- _REQUIREMENT 1_
Summarize the passage on Sudan's war and its toll on women and children in two sentences.
- _REQUIREMENT 2_
According to the passage on Sudan's war and its toll on women and children, in which sea do some of those fleeing drown before reaching safety?
- _REQUIREMENT 3_
Write the next part of the passage on Sudan's war and its toll on women and children, beginning after its final sentence.

- _PAGE EXTRACT_
In Sudan today, the sound of war drowns out the laughter of children. Mothers carry their babies on their backs while fleeing burning villages, their faces etched with exhaustion, fear, and grief. Children clutch the hands of strangers because their parents have been lost to violence, hunger, or displacement. Behind every statistic of the war, there is a story of a woman forced to bury her loved ones or a child who has forgotten what it means to feel safe.
For Sudanese women and children, the choice is cruelly simple: stay and face starvation, rape, and death, or leave and risk the unknown. The road out of Sudan is not paved with hope, it is lined with desert graves, shattered dreams, and broken families. Some drown in the Mediterranean before ever reaching safety. Others vanish into the hands of traffickers who exploit their desperation. Those who survive carry invisible scars, mothers who endured sexual violence on the journey, children forced into early marriage, teenagers sold into labor instead of sitting in classrooms.
These journeys are not made out of courage, but out of despair. A mother does not risk her child’s life on a flimsy boat unless the land behind her has become unlivable. A child does not trade their schoolbooks for survival unless the world has denied them every other right.

- _SUPPLIED RECORDS_

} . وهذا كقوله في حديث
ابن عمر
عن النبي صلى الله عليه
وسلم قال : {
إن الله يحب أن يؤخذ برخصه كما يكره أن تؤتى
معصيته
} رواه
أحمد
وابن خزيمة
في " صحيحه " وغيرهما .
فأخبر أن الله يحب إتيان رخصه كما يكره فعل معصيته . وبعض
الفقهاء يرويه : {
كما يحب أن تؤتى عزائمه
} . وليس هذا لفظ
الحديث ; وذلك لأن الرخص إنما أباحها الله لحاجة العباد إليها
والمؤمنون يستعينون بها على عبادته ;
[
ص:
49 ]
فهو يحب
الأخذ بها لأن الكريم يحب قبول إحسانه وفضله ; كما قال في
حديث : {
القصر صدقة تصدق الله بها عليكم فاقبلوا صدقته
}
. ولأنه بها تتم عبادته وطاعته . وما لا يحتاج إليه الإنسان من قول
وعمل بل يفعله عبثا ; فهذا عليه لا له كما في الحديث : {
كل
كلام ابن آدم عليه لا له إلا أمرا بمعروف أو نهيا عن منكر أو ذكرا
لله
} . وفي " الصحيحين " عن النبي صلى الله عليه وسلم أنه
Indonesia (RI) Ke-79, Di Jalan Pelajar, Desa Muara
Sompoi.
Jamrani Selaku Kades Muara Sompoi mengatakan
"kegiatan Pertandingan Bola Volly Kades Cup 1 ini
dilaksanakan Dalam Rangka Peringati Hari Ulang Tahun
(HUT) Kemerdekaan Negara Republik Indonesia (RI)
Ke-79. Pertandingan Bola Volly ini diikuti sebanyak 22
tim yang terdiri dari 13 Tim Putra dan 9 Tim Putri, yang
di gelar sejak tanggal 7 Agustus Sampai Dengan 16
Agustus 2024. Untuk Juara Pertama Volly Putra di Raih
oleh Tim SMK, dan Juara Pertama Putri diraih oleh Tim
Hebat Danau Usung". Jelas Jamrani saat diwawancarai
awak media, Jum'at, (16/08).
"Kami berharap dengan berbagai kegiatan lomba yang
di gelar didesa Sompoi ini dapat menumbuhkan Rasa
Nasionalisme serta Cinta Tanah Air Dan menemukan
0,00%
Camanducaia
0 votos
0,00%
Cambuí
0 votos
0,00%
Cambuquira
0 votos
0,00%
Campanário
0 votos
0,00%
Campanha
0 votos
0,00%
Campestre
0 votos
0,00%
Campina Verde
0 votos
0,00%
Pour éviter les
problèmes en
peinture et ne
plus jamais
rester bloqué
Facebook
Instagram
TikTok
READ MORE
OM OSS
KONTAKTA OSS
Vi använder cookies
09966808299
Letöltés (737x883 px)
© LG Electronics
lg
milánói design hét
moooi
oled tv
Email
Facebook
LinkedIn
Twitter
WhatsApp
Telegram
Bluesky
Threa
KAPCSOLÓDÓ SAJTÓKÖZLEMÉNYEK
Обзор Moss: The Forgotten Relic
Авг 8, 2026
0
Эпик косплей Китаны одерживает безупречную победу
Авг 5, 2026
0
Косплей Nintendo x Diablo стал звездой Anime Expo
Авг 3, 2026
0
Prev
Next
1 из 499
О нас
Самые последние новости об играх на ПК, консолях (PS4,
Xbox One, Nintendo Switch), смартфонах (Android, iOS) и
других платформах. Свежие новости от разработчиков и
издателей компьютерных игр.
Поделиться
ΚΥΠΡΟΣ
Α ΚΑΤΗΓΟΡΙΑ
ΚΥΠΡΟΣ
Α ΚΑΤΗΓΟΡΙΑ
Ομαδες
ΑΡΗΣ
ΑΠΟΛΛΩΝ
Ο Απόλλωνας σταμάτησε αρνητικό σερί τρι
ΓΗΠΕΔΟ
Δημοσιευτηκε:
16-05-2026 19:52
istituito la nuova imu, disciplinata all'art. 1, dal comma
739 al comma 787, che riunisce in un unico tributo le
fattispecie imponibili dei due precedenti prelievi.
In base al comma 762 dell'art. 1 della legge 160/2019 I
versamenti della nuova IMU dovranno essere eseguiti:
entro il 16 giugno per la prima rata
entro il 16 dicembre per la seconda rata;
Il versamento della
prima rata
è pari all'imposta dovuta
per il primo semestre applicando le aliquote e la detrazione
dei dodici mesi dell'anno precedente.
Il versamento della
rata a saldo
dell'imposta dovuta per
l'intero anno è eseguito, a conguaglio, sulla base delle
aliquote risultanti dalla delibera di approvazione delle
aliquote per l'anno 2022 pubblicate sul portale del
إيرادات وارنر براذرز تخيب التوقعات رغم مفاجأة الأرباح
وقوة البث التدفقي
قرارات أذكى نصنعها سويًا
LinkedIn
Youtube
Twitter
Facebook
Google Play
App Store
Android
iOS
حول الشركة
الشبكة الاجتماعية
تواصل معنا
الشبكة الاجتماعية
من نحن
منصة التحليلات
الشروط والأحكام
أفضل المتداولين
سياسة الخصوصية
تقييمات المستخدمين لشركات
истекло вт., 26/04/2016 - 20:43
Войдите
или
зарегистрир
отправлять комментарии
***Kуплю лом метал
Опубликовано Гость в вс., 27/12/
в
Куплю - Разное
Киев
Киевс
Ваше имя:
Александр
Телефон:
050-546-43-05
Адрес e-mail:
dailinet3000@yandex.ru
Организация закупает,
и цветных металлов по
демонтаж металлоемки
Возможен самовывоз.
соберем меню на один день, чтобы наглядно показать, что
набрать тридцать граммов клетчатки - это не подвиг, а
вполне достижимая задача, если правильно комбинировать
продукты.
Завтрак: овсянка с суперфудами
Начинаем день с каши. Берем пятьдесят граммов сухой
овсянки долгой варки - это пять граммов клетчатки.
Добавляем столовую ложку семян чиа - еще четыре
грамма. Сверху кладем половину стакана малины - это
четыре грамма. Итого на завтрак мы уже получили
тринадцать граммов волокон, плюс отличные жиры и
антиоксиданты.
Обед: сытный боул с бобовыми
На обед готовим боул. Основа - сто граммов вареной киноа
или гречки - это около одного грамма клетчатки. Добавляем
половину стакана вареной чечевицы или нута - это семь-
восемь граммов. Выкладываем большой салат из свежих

- _EXERCISE OUTPUT 1_
War in Sudan has left mothers fleeing burning villages with their babies and children separated from parents lost to violence, hunger, or displacement. Women and children who leave face death in the desert or the Mediterranean, exploitation by traffickers, sexual violence, early marriage, and forced labor, and they undertake these journeys out of despair rather than courage.

- _EXERCISE OUTPUT 2_
The Mediterranean.

- _EXERCISE OUTPUT 3_
The war has stripped Sudanese women and children of everything that anchors human dignity: the comfort of a safe home, the right to learn, the assurance of medical care, and the freedom to live without fear. Hospitals lie in ruins, schools stand empty, and food is so scarce that families sell their last possessions for a piece of bread.
The international community has watched, issued statements, and promised aid but for women and children in Sudan, promises do not stop bullets, nor do they fill empty stomachs.
What remains is silence, the silence of a world that looks away, and the silence of mass graves in the desert where the voices of Sudanese women and children have been forever stilled.
Yet even in this silence, there is resistance. A mother’s determination to keep her child alive is an act of defiance. A child’s dream of returning to school one day is a seed of hope. Their survival, against all odds, is proof that the world has not yet managed to extinguish their humanity.